Comparative transcript profiling explores differentially expressed genes associated with sexual phenotype in kiwifruit

Background Kiwifruit is a perennial, deciduous and functionally dioecious plant. However, very little is known about the whole-genome molecular mechanisms contributing to distinct sexual phenotypes. To gain a global view of genes differentially expressed between male and female flowers, we analyzed genome-wide gene expression profiles in the flowers of male and female plants using high-throughput RNA sequencing. Results A total of 53.5 million reads were generated. Based on the alignments of unigenes to kiwifruit genome predicted genes, a total of 39,040 unique genes with a mean length of 970 bp were identified. There were 2,503 UniGenes differentially expressed between female and male flowers, with 1,793 up-regulated and 710 down-regulated in the female flowers. Moreover, the gene expression pattern of 17 out of 19 unigenes differentially expressed between male and female flowers revealed by RNA-Seq was confirmed by real-time quantitative PCR (qRT-PCR). Conclusions Here, we obtained a large number of EST sequences from female and male flowers of kiwifruit. This comparative transcriptome analysis provides an invaluable resource for gene expression, genomics, and functional genomic studies in A. chinensis and its related species. This study also represents a first step toward the investigation of genes involved in kiwifruit sex determination.

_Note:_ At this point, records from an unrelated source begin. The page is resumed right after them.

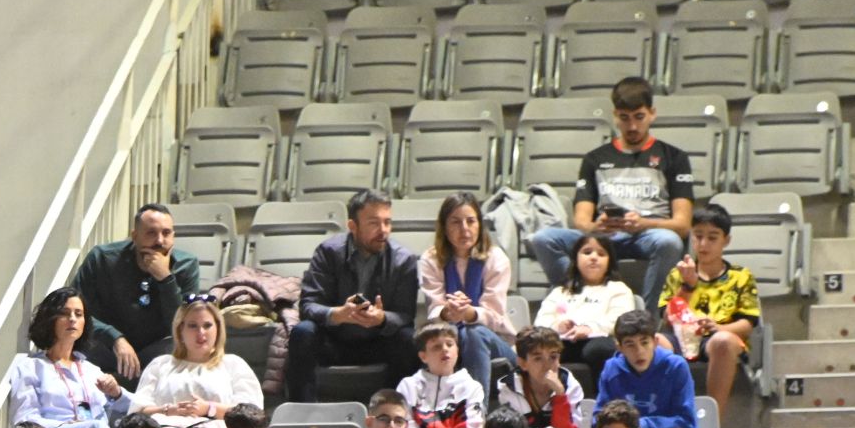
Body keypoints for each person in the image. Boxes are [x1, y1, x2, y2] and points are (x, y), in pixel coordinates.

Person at [528, 75, 695, 321]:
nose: (633, 127)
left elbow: (682, 225)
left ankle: (648, 320)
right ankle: (578, 297)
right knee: (543, 239)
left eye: (639, 117)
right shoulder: (594, 159)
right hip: (604, 237)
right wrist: (598, 226)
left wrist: (644, 223)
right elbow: (581, 222)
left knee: (669, 242)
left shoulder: (674, 157)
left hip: (648, 233)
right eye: (625, 118)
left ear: (652, 114)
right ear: (615, 116)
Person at [286, 188, 420, 403]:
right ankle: (301, 412)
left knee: (407, 339)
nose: (383, 230)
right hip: (335, 340)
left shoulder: (404, 260)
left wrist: (382, 318)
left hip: (379, 340)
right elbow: (308, 305)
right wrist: (337, 314)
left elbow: (406, 315)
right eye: (374, 223)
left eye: (387, 222)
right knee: (303, 332)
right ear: (352, 226)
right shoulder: (328, 252)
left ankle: (394, 411)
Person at [6, 286, 131, 428]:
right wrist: (66, 426)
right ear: (50, 320)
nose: (73, 318)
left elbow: (130, 408)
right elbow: (24, 419)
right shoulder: (30, 367)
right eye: (65, 313)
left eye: (78, 314)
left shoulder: (91, 370)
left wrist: (117, 393)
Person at [129, 299, 258, 428]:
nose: (201, 332)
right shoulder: (160, 365)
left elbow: (251, 416)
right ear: (180, 329)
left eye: (207, 325)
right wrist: (167, 410)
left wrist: (209, 409)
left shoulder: (233, 364)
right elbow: (137, 414)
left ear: (218, 329)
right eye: (192, 326)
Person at [77, 204, 202, 384]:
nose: (159, 241)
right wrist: (115, 338)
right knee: (75, 336)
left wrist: (165, 279)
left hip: (155, 351)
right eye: (151, 233)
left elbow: (182, 324)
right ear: (134, 236)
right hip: (107, 348)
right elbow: (77, 309)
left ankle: (127, 386)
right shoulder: (102, 258)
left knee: (179, 344)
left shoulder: (186, 264)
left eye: (166, 233)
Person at [661, 203, 760, 414]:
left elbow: (748, 323)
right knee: (655, 341)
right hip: (682, 337)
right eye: (698, 236)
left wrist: (718, 328)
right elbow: (667, 319)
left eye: (712, 237)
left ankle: (712, 419)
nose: (703, 244)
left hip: (720, 336)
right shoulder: (678, 274)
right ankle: (663, 416)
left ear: (726, 240)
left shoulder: (741, 277)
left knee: (722, 342)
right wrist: (687, 286)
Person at [416, 190, 516, 393]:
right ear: (444, 227)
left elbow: (495, 316)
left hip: (496, 339)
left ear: (480, 224)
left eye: (471, 221)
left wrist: (468, 313)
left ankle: (476, 412)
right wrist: (448, 312)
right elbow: (435, 309)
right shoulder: (430, 259)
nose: (465, 229)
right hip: (449, 335)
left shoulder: (496, 258)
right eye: (455, 222)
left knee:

背景 猕猴桃为多年生落叶功能性雌雄异株植物。目前学界对调控其独特性别表型的全基因组分子机制仍鲜有研究。为全面解析雌雄花间差异表达基因的整体特征，本研究采用高通量RNA测序技术，对雌雄猕猴桃植株的花组织开展全基因组基因表达谱分析。 结果 本研究共获得5350万条测序读段。将单基因（unigene）与猕猴桃基因组预测基因进行序列比对后，共鉴定得到39040个独特基因，其平均长度为970 bp。雌雄花间共有2503个单基因呈现差异表达，其中雌花中有1793个基因上调表达，710个基因下调表达。此外，本研究通过实时定量聚合酶链式反应（real-time quantitative PCR, qRT-PCR），验证了RNA测序筛选出的19个雌雄差异表达单基因中17个的表达模式。 结论 本研究从猕猴桃雌雄花组织中获取了大量表达序列标签（expressed sequence tag, EST）。此项比较转录组分析为中华猕猴桃（Actinidia chinensis, A. chinensis）及其近缘物种的基因表达、基因组学及功能基因组学研究提供了宝贵的研究资源。本研究同时为解析猕猴桃性别决定相关基因的功能研究迈出了第一步。